Written task A: Pull out every line of the entries that contains the string "Saxophone", and note that case counts.

Excerpt to read:
^^^^^^^^
4

I have a data set, (call it DATA) with a variable, COLOR. The mode of COLOR is numeric and the class is factor. First, I'm a bit confused by the "numeric" -- when printed out, the data for COLOR are not numeric -- they are all character values, like White or Blue or Black, etc. Any clarification on this is appreciated.

Further, I need to Write R code to return the levels of the COLOR variable, then determine the current reference level of this variable, and finally set the reference level of this variable to White. I tried using factor, but was entirely unsuccessful.

Thank you for taking the time to help.

Mike L
  • 486
  • 5
  • 16
  • 33

2 Answers2

9

mode(DATA$COLOR) is "numeric" because R internally stores factors as numeric codes (to save space), plus an associated vector of labels corresponding to the code values. When you print the factor, R automatically substitutes the corresponding label for each code.
^^^^^^^^
Data section:

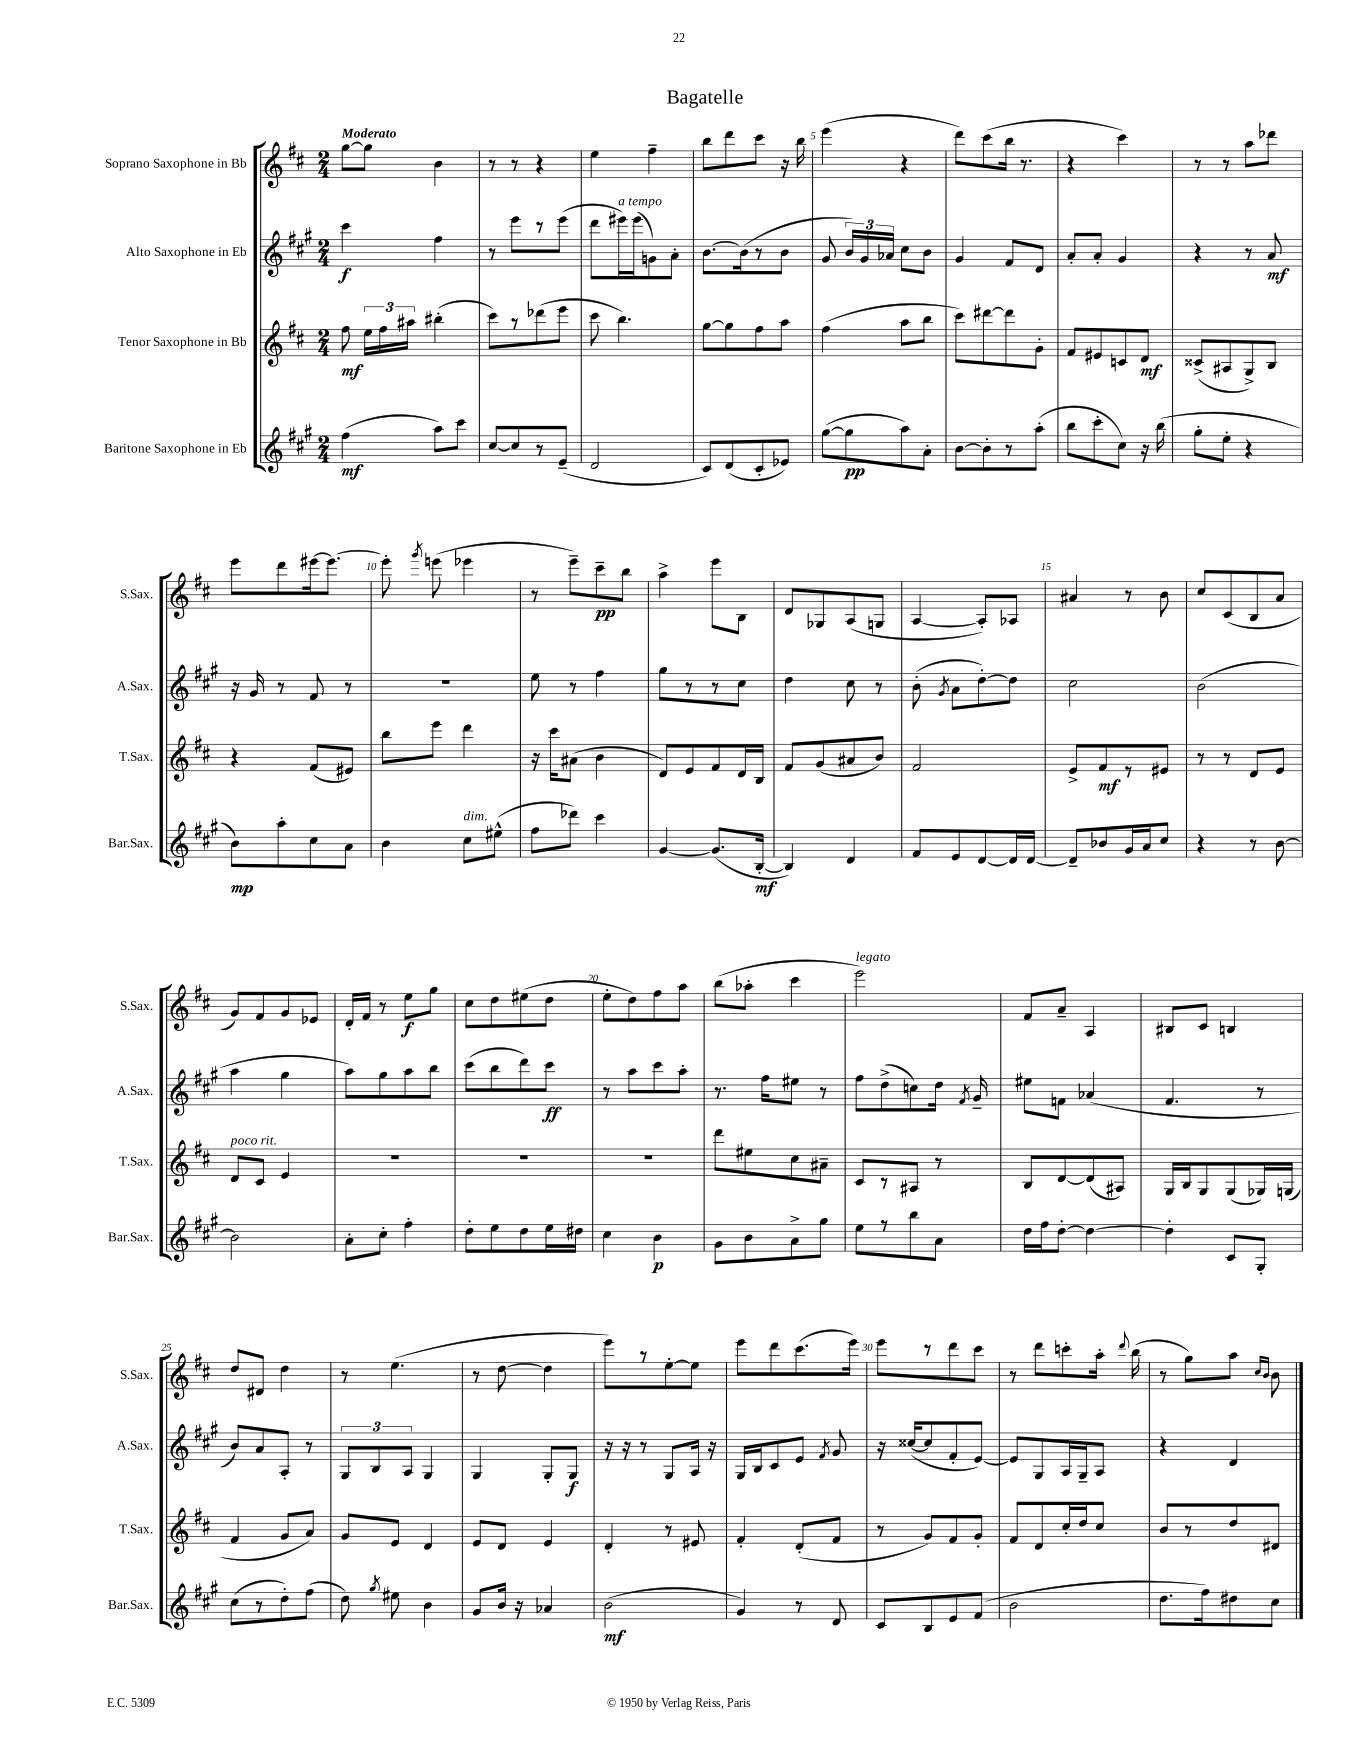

**kern	**dynam	**kern	**dynam	**kern	**dynam	**kern	**dynam
*part4	*part4	*part3	*part3	*part2	*part2	*part1	*part1
*staff4	*staff4	*staff3	*staff3	*staff2	*staff2	*staff1	*staff1
*I"Baritone Saxophone in Eb	*	*I"Tenor Saxophone in Bb	*	*I"Alto Saxophone in Eb	*	*I"Soprano Saxophone in Bb	*
*I'Bar.Sax.	*	*I'T.Sax.	*	*I'A.Sax.	*	*I'S.Sax.	*
*clefG2	*	*clefG2	*	*clefG2	*	*clefG2	*
*k[f#c#g#]	*	*k[f#c#]	*	*k[f#c#g#]	*	*k[f#c#]	*
*M2/4	*	*M2/4	*	*M2/4	*	*M2/4	*
=1	=1	=1	=1	=1	=1	=1	=1
!	!	!	!	!	!	!LO:TX:a:B:t=Moderato	!
(4ff#\	mf	8ff#\	mf	4ccc#\	f	[8gg\L	.
.	.	24ee\LL	.	.	.	8gg\J]	.
.	.	24ff#\	.	.	.	.	.
.	.	24aa#X\JJ	.	.	.	.	.
8aa\L)	.	(4bb#X'\	.	4ff#\	.	4b\	.
8ccc#\J	.	.	.	.	.	.	.
=2	=2	=2	=2	=2	=2	=2	=2
[8cc#/L	.	8ccc#\L)	.	8r	.	8r	.
8cc#/]	.	8r	.	8eee\L	.	8r	.
8r	.	(8ddd-X\	.	8r	.	4r	.
(8e~/J	.	8eee\J	.	(8eee\J	.	.	.
=3	=3	=3	=3	=3	=3	=3	=3
2d/	.	8ccc#\	.	8ddd\L	.	4ee\	.
!	!	!	!	!LO:TX:a:i:t=a tempo	!	!	!
.	.	4.bb\)	.	16eee#X\L)	.	.	.
.	.	.	.	(16eee#\J	.	.	.
.	.	.	.	8gn\)	.	4ff#~\	.
.	.	.	.	8a'\J	.	.	.
=4	=4	=4	=4	=4	=4	=4	=4
8c#/L)	.	[8gg\L	.	[8.b\L	.	8bb\L	.
(8d/	.	8gg\]	.	.	.	8ddd\	.
.	.	.	.	(16b\k]	.	.	.
8c#'/	.	8ff#\	.	8r	.	8ccc#\J	.
8e-X/J)	.	8aa\J	.	8b\J	.	16r	.
.	.	.	.	.	.	16bb\	.
=5	=5	=5	=5	=5	=5	=5	=5
([8gg#\L	.	(4ff#\	.	8g#/	.	(4eee\	.
8gg#\]	pp	.	.	24b/LL)	.	.	.
.	.	.	.	24g#/	.	.	.
.	.	.	.	24a-X/JJ	.	.	.
8aa\)	.	8aa\L	.	8cc#\L	.	4r	.
8a'\J	.	8bb\J	.	8b\J	.	.	.
=6	=6	=6	=6	=6	=6	=6	=6
[8b\L	.	8ccc#\L)	.	4g#/	.	8ddd\L)	.
8b'\]	.	[8ddd#X\	.	.	.	(8ccc#\	.
8r	.	8ddd#\]	.	8f#/L	.	16bb\Jk	.
.	.	.	.	.	.	8.r	.
(8aa'\J	.	8g'\J	.	8d/J	.	.	.
=7	=7	=7	=7	=7	=7	=7	=7
8bb\L	.	8f#/L	.	8a'/L	.	4r	.
8ccc#'\	.	8e#X/	.	8a'/J	.	.	.
8cc#\J)	.	8cn/	.	4g#/	.	4ccc#\)	.
16r	.	8d/J	mf	.	.	.	.
(16bb\	.	.	.	.	.	.	.
=8	=8	=8	=8	=8	=8	=8	=8
8gg#'\L	.	(8c##X^/L	.	4r	.	8r	.
8ee'\J	.	8A#X/	.	.	.	8r	.
4r	.	8G^/)	.	8r	.	8aa\L	.
.	.	8B/J	.	8a/	mf	8ddd-X\J	.
!!LO:LB:g=z
=9	=9	=9	=9	=9	=9	=9	=9
8b\L)	mp	4r	.	16r	.	8eee\L	.
.	.	.	.	16g#/	.	.	.
8aa'\	.	.	.	8r	.	8ddd\	.
8cc#\	.	(8f#/L	.	8f#/	.	[16eee#X\k	.
.	.	.	.	.	.	8.eee#\J_	.
8a\J	.	8e#X/J)	.	8r	.	.	.
=10	=10	=10	=10	=10	=10	=10	=10
4b\	.	8bb\L	.	2r	.	8eee#'\]	.
.	.	.	.	.	.	8qggg/	.
.	.	8eee\J	.	.	.	(8eeen\	.
!LO:TX:a:i:t=dim.	!	!	!	!	!	!	!
8cc#\L	.	4ddd\	.	.	.	4eee-X\	.
(8ee#X^^\J	.	.	.	.	.	.	.
=11	=11	=11	=11	=11	=11	=11	=11
8ff#\L	.	16r	.	8ee\	.	8r	.
.	.	16ccc#\KL	.	.	.	.	.
8ddd-X\J)	.	(8a#X\J	.	8r	.	8eee~\L)	.
4ccc#\	.	4b\	.	4ff#\	.	8ccc#~\	pp
.	.	.	.	.	.	8bb\J	.
=12	=12	=12	=12	=12	=12	=12	=12
[4g#/	.	8d/L)	.	8gg#\L	.	4aa^\	.
.	.	8e/	.	8r	.	.	.
(8.g#/L]	.	8f#/	.	8r	.	8eee\L	.
.	.	16d/L	.	8cc#\J	.	8B\J	.
[16B'/Jk	mf	16B/JJ	.	.	.	.	.
=13	=13	=13	=13	=13	=13	=13	=13
4B/])	.	8f#/L	.	4dd\	.	8d/L	.
.	.	(8g/	.	.	.	8G-X/	.
4d/	.	8a#X/	.	8cc#\	.	(8A/	.
.	.	8b/J)	.	8r	.	8Gn/J	.
=14	=14	=14	=14	=14	=14	=14	=14
8f#/L	.	2f#/	.	(8b'\	.	[4A/	.
.	.	.	.	8qg#/	.	.	.
8e/	.	.	.	8a\L	.	.	.
[8d/	.	.	.	[8dd'\)	.	8A'/L])	.
16d/L]	.	.	.	8dd\J]	.	8A-X/J	.
[16d/JJ	.	.	.	.	.	.	.
=15	=15	=15	=15	=15	=15	=15	=15
8d~/L]	.	8e^/L	.	2cc#\	.	4a#X/	.
8b-X/	.	8f#/	mf	.	.	.	.
16g#/L	.	8r	.	.	.	8r	.
16a/J	.	.	.	.	.	.	.
8cc#/J	.	8e#X/J	.	.	.	8b\	.
=16	=16	=16	=16	=16	=16	=16	=16
4r	.	8r	.	(2b\	.	8cc#/L	.
.	.	8r	.	.	.	(8c#/	.
8r	.	8d/L	.	.	.	8B/	.
[8b\	.	8e/J	.	.	.	8a/J	.
!!LO:LB:g=z
=17	=17	=17	=17	=17	=17	=17	=17
!	!	!LO:TX:a:i:t=poco rit.	!	!	!	!	!
2b\]	.	8d/L	.	4aa\	.	8g/L)	.
.	.	8c#/J	.	.	.	8f#/	.
.	.	4e/	.	4gg#\	.	8g/	.
.	.	.	.	.	.	8e-X/J	.
=18	=18	=18	=18	=18	=18	=18	=18
8a'\L	.	2r	.	8aa\L)	.	16d'/LL	.
.	.	.	.	.	.	16f#/JJ	.
8cc#'\J	.	.	.	8gg#\	.	8r	.
4ff#'\	.	.	.	8aa\	.	8ee\L	f
.	.	.	.	8bb\J	.	8gg\J	.
=19	=19	=19	=19	=19	=19	=19	=19
8dd'\L	.	2r	.	(8ccc#\L	.	8cc#\L	.
8ee\	.	.	.	8bb\	.	8dd\	.
8dd\	.	.	.	8ddd\)	.	(8ee#X\	.
16ee\L	.	.	.	8ccc#\J	ff	8dd\J	.
16dd#X\JJ	.	.	.	.	.	.	.
=20	=20	=20	=20	=20	=20	=20	=20
4cc#\	.	2r	.	8r	.	8ee'\L	.
.	.	.	.	8aa\L	.	8dd\)	.
4b\	p	.	.	8ccc#\	.	8ff#\	.
.	.	.	.	8aa'\J	.	8aa\J	.
=21	=21	=21	=21	=21	=21	=21	=21
8g#\L	.	8ddd\L	.	8.r	.	(8bb\L	.
8b\	.	8ee#X\	.	.	.	8aa-X'\J	.
.	.	.	.	16ff#\KL	.	.	.
8a^\	.	8cc#\	.	8ee#X\J	.	4ccc#\	.
8gg#\J	.	8a#X~\J	.	8r	.	.	.
=22	=22	=22	=22	=22	=22	=22	=22
!	!	!	!	!	!	!LO:TX:a:i:t=legato	!
8ee\L	.	8c#/L	.	8ff#\L	.	2eee\)	.
8r	.	8r	.	(8dd^\	.	.	.
8bb\	.	8A#X/J	.	8ccn\)	.	.	.
8a\J	.	8r	.	16dd\Jk	.	.	.
.	.	.	.	8qf#/	.	.	.
.	.	.	.	16g#~/	.	.	.
=23	=23	=23	=23	=23	=23	=23	=23
16dd\LL	.	8B/L	.	8ee#X\L	.	8f#/L	.
16ff#\J	.	.	.	.	.	.	.
[8dd'\J	.	[8d/	.	8fn\J	.	8a~/J	.
4dd\_	.	(8d/]	.	(4a-X/	.	4A/	.
.	.	8A#X/J)	.	.	.	.	.
=24	=24	=24	=24	=24	=24	=24	=24
4dd'\]	.	16G/LL	.	4.f#/	.	8B#X/L	.
.	.	16B/J	.	.	.	.	.
.	.	8G/	.	.	.	8c#/J	.
8c#/L	.	(8G/	.	.	.	4Bn/	.
8G#'/J	.	16G-X/L)	.	8r	.	.	.
.	.	(16Gn/JJ	.	.	.	.	.
!!LO:LB:g=z
=25	=25	=25	=25	=25	=25	=25	=25
(8cc#\L	.	4f#/	.	8b/L)	.	8dd/L	.
8r	.	.	.	8a/	.	8d#X/J	.
8dd'\)	.	8g/L	.	8A'/J	.	4dd\	.
(8ff#\J	.	8a/J)	.	8r	.	.	.
=26	=26	=26	=26	=26	=26	=26	=26
8dd\)	.	8g/L	.	12G#/L	.	8r	.
.	.	.	.	12B/	.	.	.
8qgg#/	.	.	.	.	.	.	.
8ee#X\	.	8e/J	.	.	.	(4.ee\	.
.	.	.	.	12A/J	.	.	.
4b\	.	4d/	.	4G#/	.	.	.
=27	=27	=27	=27	=27	=27	=27	=27
8g#/L	.	8e/L	.	4G#/	.	8r	.
16b/Jk	.	8d/J	.	.	.	[8dd\	.
16r	.	.	.	.	.	.	.
4a-X/	.	4e/	.	8G#'/L	.	4dd\]	.
.	.	.	.	8G#/J	f	.	.
=28	=28	=28	=28	=28	=28	=28	=28
(2b\	mf	4d'/	.	16r	.	8eee\L)	.
.	.	.	.	16r	.	.	.
.	.	.	.	8r	.	8r	.
.	.	8r	.	8G#/L	.	[8ee'\	.
.	.	8e#X/	.	16A/Jk	.	8ee\J]	.
.	.	.	.	16r	.	.	.
=29	=29	=29	=29	=29	=29	=29	=29
4g#/)	.	4f#'/	.	16G#/LL	.	8eee\L	.
.	.	.	.	16B/J	.	.	.
.	.	.	.	8c#/	.	8ddd\	.
8r	.	(8d'/L	.	8e/J	.	(8.ccc#\	.
.	.	.	.	8qf#/	.	.	.
8d/	.	8f#/J	.	8g#/	.	.	.
.	.	.	.	.	.	16eee\Jk)	.
=30	=30	=30	=30	=30	=30	=30	=30
8c#/L	.	8r	.	16r	.	8eee\L	.
.	.	.	.	([16cc##X/KL	.	.	.
8B/	.	8g/L)	.	8cc##/]	.	8r	.
8e/	.	8f#/	.	8f#'/	.	8ddd\	.
(8f#/J	.	8g'/J	.	[8e/J)	.	8ccc#\J	.
=31	=31	=31	=31	=31	=31	=31	=31
2b\	.	8f#/L	.	8e/L]	.	8r	.
.	.	8d/	.	8G#/	.	8ddd\L	.
.	.	16cc#'/L	.	16A/L	.	8cccn'\	.
.	.	16dd/J	.	16G#~/J	.	.	.
.	.	8cc#/J	.	8A/J	.	16aa'\Jk	.
.	.	.	.	.	.	8qqddd/	.
.	.	.	.	.	.	(16bb\	.
=32	=32	=32	=32	=32	=32	=32	=32
8.dd\L	.	8b/L	.	4r	.	8r	.
.	.	8r	.	.	.	8gg\L)	.
16ff#\k)	.	.	.	.	.	.	.
8dd#X\	.	8dd/	.	4d/	.	8aa\J	.
.	.	.	.	.	.	16qqcc#/LL	.
.	.	.	.	.	.	16qqb/JJ	.
8cc#\J	.	8d#X/J	.	.	.	8b\	.
==	==	==	==	==	==	==	==
*-	*-	*-	*-	*-	*-	*-	*-
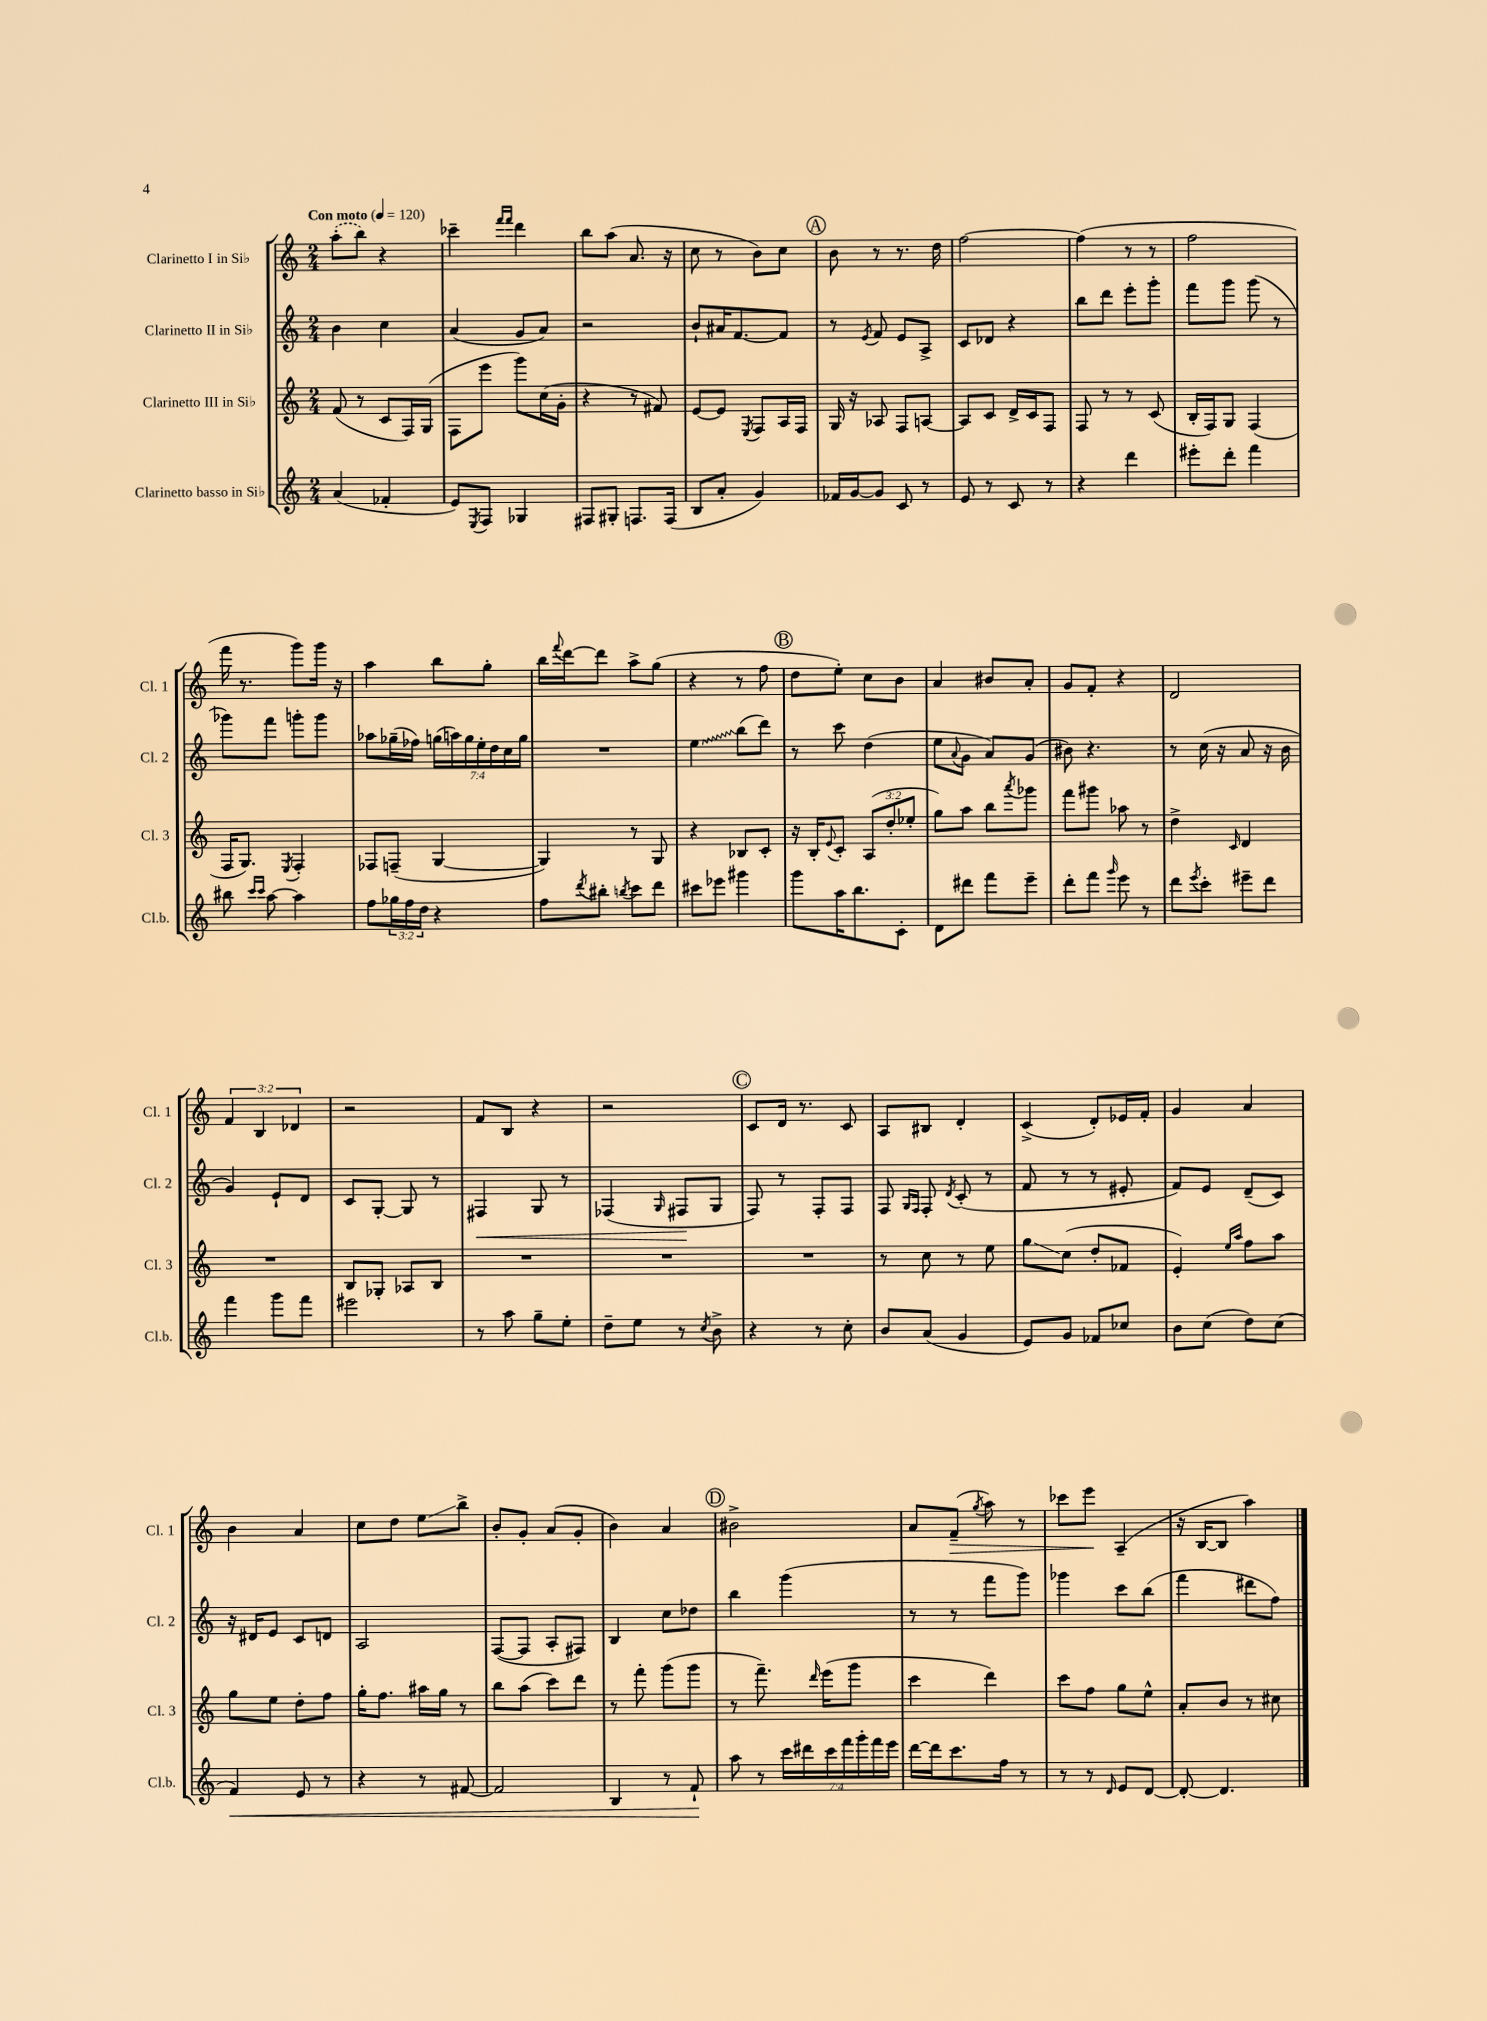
^^^^^^^^
Written task B: Rewrite the post about R factors, covering everything from "Further, I need" down to "time to help.", and swap each occurrence of "reference level" for "baseline level".

Full solution A:
*I"Baritone Saxophone in Eb	*	*I"Tenor Saxophone in Bb	*	*I"Alto Saxophone in Eb	*	*I"Soprano Saxophone in Bb	*

Full solution B:
Further, I need to Write R code to return the levels of the COLOR variable, then determine the current baseline level of this variable, and finally set the baseline level of this variable to White. I tried using factor, but was entirely unsuccessful.

Thank you for taking the time to help.